Let $R$ a commutative ring with unity, and let $I,J\trianglelefteq R$ ideals such that $I+J=R$. Prove that $IJ=I\cap J$. Recall $IJ=\{\sum_{k=1}^n i_kj_k:i_k\in I,j_k\in J, k\in \mathbb{N} \}$.
I have shown that $IJ\subseteq I\cap J$. The rest of the solution does not use the commutativity of $R$ so my question is where is the mistake:
Let $a\in I\cap J$. $a=a\cdot 1\in IJ$ thus $I\cap J=IJ$.
As Yadati Kiran mentioned in their comment, $1$ is not in general an element of $J$. While it is true that $a\cdot 1\in I$ by one of the properties of an ideal (as you mention in your recent comment), how do you deduce that $a\cdot 1\in IJ$? If $1$ were an element of $J$ this would follow, but as Yadati Kiran pointed out, this is not the case in general.

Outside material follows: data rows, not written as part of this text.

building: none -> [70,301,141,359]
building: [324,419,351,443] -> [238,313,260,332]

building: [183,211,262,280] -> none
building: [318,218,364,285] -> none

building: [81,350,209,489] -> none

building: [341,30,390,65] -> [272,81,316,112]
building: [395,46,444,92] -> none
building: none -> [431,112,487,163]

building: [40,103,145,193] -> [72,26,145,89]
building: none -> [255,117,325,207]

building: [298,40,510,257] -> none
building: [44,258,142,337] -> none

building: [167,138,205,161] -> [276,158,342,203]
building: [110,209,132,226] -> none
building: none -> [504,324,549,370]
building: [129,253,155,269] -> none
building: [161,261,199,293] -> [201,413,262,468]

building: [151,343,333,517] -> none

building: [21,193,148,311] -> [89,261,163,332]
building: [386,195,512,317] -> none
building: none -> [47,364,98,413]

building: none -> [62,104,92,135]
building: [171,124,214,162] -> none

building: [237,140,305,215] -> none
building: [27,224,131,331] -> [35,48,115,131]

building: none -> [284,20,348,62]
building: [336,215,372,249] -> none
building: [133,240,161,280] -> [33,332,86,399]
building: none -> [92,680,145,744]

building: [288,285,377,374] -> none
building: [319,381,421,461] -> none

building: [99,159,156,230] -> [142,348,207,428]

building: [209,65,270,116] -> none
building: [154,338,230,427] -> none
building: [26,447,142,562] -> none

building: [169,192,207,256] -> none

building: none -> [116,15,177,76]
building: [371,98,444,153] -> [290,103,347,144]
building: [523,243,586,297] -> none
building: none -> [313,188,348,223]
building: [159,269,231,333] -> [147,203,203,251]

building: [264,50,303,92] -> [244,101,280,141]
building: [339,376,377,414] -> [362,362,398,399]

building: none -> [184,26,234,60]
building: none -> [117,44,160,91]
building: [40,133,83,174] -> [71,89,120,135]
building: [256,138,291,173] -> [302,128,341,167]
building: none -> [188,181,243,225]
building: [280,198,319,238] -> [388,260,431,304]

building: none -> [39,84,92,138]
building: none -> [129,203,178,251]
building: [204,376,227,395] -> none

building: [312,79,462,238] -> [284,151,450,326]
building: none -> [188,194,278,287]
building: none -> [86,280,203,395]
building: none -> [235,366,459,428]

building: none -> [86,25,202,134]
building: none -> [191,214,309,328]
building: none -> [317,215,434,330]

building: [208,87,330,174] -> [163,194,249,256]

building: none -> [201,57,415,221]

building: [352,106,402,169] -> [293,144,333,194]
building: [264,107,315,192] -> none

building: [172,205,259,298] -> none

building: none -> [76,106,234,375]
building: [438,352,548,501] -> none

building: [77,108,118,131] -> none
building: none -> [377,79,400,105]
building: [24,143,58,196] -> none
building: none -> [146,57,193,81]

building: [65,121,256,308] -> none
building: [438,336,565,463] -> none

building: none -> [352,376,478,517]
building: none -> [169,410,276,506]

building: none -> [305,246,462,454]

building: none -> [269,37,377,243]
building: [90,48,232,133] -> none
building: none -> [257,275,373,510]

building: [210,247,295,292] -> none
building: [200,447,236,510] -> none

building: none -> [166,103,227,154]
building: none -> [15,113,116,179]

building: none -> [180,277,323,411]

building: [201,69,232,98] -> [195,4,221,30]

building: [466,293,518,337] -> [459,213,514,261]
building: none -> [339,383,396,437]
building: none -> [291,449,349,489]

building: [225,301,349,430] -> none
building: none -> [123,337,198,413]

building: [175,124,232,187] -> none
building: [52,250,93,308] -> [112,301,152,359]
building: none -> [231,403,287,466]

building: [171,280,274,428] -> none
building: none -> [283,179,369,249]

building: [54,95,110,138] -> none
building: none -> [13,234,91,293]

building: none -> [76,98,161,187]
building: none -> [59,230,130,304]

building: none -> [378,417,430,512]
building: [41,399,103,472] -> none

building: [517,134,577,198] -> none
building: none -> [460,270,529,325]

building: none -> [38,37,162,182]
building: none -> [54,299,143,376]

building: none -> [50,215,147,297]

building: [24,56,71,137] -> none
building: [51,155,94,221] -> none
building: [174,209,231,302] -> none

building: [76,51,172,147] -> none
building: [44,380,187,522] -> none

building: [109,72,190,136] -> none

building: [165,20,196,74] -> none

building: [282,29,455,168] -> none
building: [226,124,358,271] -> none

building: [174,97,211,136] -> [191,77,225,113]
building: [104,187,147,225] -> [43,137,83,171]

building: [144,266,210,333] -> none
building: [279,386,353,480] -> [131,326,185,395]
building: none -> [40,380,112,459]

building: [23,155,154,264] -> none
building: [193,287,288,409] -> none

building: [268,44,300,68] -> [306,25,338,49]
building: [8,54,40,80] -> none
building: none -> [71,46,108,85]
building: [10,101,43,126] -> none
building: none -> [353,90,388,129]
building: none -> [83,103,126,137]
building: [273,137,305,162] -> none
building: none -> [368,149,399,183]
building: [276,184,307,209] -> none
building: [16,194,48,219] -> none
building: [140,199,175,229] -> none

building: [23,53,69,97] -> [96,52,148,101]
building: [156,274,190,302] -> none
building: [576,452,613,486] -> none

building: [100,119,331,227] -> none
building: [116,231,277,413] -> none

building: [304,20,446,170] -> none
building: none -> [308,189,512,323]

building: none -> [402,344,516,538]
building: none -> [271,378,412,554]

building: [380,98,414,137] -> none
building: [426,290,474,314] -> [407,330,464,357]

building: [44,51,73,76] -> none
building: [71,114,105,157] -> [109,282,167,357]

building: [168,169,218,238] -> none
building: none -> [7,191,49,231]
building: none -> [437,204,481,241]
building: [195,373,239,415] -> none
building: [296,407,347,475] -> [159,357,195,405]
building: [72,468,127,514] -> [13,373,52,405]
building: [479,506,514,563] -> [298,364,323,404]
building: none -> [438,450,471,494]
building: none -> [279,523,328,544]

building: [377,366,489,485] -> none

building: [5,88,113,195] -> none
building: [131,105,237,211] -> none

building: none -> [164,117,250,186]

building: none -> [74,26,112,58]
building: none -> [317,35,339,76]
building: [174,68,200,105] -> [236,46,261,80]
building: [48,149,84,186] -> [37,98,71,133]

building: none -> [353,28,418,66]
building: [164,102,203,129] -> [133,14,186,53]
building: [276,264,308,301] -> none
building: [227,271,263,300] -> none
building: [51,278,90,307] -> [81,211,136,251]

Here is a hint on how to proceed instead: Your intuition to be skeptical of a solution that doesn't use all of the assumptions was right - but you also did not use I+J=R yet. This allows you to write $1=i+j$ with $i\in I,j\in J$. Now if $a\in I\cap J$, try to rewrite $a=a\cdot 1=a\cdot (i+j)=(a\cdot i)+(a\cdot j)$ in a way that shows this is an element of $IJ$ - you will want to use commutativity here.